## [Text block]
Where am I wrong in my understanding of Second Preimage Attack in Merkle Tree Implementation of merkle Airdrop #1931
-
|
I have been working on a Solidity Merkle tree proofs for an airdrop contract,by @ciaranightingale using the OpenZeppelin JavaScript library to create the Merkle tree and generate proofs. According to the article "The second preimage attack for Merkle Trees in Solidity" , there's a potential vulnerability where an intermediate node in a Merkle tree can be presented as a leaf, referred to as the second preimage attack. The article suggests that a better name for this attack would be "node as leaf attack" or "shortened proof attack." To mitigate this attack, it is recommended to avoid using 64-byte leaves prior to hashing or use a different hash function for the leaves. Current Implementation:Here is the current implementation for generating the Merkle tree and proofs: Input File ( {
"types": ["address", "uint"],
"count": 4,
"values": {
"0": {
"0": "0x6CA6d1e2D5347Bfab1d91e883F1915560e09129D",
"1": "25000000000000000000"
},
"1": {
"0": "0xf39Fd6e51aad88F6F4ce6aB8827279cffFb92266",
"1": "25000000000000000000"
},
"2": {
"0": "0x2ea3970Ed82D5b30be821FAAD4a731D35964F7dd",
"1": "25000000000000000000"
},
"3": {
"0": "0xf6dBa02C01AF48Cf926579F77C9f874Ca640D91D",
"1": "25000000000000000000"

## [Listed entries]
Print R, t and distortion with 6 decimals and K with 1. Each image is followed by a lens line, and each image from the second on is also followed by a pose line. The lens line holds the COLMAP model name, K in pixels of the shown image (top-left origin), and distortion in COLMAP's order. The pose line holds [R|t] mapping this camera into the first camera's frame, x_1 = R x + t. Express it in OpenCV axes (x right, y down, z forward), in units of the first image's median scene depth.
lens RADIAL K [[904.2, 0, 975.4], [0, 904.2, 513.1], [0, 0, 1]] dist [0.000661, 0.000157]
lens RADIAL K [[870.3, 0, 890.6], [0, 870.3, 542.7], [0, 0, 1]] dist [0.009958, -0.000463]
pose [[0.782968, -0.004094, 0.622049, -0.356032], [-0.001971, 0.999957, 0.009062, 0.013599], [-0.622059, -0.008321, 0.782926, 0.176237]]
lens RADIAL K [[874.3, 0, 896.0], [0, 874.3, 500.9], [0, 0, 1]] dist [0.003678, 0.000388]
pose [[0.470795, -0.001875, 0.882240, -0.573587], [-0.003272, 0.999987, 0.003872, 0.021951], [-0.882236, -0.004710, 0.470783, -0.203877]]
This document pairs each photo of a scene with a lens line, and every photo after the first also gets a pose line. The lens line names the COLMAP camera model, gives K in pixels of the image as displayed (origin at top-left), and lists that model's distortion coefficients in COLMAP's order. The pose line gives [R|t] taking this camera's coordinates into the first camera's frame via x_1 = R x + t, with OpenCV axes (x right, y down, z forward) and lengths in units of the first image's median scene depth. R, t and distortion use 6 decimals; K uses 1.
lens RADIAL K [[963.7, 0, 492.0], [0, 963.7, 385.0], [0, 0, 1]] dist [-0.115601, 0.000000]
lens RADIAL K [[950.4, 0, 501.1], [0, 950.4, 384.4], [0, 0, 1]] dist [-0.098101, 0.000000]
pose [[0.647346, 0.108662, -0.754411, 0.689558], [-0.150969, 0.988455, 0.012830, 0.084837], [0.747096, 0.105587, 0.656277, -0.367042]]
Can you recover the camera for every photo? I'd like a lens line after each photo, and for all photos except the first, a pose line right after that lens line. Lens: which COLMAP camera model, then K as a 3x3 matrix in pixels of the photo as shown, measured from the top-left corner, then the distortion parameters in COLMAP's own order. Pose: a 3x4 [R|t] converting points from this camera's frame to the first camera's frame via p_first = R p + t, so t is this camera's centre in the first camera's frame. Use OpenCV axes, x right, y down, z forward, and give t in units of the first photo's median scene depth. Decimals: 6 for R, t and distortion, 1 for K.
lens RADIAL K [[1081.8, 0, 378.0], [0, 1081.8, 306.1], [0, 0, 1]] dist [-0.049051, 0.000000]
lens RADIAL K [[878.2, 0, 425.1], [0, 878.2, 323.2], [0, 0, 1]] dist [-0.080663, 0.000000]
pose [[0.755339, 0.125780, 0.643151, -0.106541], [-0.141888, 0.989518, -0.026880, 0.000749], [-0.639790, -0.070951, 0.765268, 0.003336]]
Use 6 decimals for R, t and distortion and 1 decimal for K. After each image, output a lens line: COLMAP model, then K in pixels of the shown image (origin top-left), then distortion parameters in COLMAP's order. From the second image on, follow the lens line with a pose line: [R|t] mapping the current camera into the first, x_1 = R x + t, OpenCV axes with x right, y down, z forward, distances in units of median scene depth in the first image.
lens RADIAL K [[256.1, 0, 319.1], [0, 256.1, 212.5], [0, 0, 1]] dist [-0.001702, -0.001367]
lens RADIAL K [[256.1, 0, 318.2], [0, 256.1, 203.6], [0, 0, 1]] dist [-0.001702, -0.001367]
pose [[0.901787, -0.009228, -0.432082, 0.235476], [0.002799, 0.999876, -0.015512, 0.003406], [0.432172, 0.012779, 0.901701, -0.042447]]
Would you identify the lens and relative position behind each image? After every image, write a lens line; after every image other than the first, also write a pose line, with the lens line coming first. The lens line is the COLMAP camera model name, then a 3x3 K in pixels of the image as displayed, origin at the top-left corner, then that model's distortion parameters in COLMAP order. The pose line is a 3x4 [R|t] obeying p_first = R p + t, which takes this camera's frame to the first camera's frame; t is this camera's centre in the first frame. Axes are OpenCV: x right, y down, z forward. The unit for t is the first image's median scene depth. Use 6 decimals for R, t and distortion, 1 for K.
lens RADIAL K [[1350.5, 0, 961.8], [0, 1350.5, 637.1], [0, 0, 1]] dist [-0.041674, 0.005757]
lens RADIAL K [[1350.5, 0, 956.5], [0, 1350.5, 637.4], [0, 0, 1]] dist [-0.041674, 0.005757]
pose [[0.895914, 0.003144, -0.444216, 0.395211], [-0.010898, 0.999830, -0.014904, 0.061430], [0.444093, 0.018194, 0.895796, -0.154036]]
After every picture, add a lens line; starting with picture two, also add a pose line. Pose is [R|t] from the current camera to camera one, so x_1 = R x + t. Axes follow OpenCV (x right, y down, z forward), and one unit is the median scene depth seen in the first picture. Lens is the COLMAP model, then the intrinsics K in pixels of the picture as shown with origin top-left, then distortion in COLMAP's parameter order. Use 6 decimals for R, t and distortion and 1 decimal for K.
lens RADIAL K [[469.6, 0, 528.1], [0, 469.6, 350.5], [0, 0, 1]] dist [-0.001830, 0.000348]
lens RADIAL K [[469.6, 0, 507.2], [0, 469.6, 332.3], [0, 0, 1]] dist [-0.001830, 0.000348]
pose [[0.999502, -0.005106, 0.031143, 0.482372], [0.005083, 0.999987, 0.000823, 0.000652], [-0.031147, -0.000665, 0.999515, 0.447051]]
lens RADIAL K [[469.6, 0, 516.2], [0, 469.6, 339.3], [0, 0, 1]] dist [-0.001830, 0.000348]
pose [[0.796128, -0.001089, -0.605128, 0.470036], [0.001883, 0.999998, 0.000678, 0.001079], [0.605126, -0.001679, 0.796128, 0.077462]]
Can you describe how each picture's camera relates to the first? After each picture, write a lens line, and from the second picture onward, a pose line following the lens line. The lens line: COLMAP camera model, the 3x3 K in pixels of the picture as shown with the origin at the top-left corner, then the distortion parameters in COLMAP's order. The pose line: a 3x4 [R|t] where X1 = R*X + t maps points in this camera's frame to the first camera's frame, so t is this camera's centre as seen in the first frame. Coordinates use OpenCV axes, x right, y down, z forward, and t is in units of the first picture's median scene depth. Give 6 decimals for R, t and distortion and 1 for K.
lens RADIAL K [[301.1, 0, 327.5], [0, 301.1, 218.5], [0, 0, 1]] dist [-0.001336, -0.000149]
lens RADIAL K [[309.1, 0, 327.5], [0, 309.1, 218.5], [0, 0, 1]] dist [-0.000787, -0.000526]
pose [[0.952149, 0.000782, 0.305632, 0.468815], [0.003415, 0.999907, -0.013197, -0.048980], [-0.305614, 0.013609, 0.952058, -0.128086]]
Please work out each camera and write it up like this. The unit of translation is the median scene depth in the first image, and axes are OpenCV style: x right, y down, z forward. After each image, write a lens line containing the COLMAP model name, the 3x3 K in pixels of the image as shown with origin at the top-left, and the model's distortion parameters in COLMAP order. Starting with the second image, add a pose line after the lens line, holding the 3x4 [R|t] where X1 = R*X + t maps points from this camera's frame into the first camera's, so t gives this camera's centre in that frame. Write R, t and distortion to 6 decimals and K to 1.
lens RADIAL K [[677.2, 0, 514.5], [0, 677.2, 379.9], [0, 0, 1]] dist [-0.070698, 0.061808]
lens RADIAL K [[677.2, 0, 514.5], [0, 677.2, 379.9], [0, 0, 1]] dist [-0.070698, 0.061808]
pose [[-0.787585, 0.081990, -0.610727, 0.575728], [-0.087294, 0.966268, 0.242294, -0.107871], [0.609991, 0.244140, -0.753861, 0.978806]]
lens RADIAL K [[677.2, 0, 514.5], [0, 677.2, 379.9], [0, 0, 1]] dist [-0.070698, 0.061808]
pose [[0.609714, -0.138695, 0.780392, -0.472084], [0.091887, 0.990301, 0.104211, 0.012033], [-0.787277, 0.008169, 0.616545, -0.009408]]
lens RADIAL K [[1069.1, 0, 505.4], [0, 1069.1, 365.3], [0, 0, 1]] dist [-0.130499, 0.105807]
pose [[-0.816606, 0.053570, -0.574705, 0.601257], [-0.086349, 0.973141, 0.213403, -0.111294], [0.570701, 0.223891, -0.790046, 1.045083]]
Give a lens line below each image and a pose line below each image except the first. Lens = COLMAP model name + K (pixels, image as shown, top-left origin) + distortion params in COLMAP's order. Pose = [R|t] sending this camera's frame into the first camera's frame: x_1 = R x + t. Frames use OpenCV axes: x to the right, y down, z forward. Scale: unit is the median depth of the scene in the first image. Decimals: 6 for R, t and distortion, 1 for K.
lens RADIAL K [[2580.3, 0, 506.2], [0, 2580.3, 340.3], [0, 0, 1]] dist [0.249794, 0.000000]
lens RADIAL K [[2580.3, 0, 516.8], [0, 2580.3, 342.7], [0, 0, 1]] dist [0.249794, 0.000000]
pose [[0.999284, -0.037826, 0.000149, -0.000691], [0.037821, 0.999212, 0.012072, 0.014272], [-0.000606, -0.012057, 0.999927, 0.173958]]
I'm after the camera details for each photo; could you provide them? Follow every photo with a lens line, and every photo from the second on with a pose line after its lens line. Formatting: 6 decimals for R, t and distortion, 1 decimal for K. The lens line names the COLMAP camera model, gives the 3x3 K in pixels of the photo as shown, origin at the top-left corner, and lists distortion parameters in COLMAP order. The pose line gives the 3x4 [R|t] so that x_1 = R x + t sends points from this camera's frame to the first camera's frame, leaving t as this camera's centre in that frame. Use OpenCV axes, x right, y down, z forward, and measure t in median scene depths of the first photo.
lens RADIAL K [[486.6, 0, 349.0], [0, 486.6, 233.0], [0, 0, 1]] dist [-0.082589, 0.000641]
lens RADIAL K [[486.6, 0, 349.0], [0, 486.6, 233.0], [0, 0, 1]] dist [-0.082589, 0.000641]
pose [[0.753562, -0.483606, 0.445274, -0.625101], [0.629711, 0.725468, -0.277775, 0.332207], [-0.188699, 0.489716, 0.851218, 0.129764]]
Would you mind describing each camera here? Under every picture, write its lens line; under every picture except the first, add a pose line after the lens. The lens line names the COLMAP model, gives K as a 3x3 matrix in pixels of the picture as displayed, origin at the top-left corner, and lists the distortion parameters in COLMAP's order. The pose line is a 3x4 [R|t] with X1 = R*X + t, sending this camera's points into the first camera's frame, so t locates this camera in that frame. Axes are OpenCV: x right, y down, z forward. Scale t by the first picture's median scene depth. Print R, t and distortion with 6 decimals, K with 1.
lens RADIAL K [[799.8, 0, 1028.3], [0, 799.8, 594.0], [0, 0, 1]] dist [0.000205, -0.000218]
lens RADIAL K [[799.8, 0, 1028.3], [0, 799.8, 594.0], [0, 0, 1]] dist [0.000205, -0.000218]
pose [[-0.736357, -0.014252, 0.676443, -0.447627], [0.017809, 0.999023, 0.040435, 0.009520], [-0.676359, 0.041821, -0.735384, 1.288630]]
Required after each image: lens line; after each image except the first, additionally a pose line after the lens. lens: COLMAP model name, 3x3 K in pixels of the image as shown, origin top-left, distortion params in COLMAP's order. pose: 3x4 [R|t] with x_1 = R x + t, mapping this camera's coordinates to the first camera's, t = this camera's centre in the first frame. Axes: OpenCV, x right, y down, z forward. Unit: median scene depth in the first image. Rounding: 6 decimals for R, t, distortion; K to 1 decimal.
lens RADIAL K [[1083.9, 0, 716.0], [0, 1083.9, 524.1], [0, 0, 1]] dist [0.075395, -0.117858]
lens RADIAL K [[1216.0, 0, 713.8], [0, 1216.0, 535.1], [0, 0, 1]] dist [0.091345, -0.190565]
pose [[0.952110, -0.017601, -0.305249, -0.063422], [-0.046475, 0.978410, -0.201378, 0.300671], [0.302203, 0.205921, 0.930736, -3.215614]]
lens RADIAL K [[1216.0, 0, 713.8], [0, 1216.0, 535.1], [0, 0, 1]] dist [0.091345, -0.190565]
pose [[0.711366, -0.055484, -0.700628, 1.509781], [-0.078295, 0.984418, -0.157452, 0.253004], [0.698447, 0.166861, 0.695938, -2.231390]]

## [Try it]
Condense the forum post's paragraph beginning "I have been working on" into a short bulleted list that keeps its main facts. The entries have no connection to the forum post.

## [Worked solution]
- Project: Solidity Merkle tree proofs for an airdrop contract, with the OpenZeppelin JavaScript library used to build the Merkle tree and generate proofs.
- Concern: the article "The second preimage attack for Merkle Trees in Solidity" describes a vulnerability, the second preimage attack, in which an intermediate node is presented as a leaf.
- Alternative names proposed by the article: "node as leaf attack" or "shortened proof attack."
- Recommended mitigation: avoid 64-byte leaves before hashing, or use a different hash function for the leaves.
- The paragraph then presents the current implementation for generating the tree and proofs.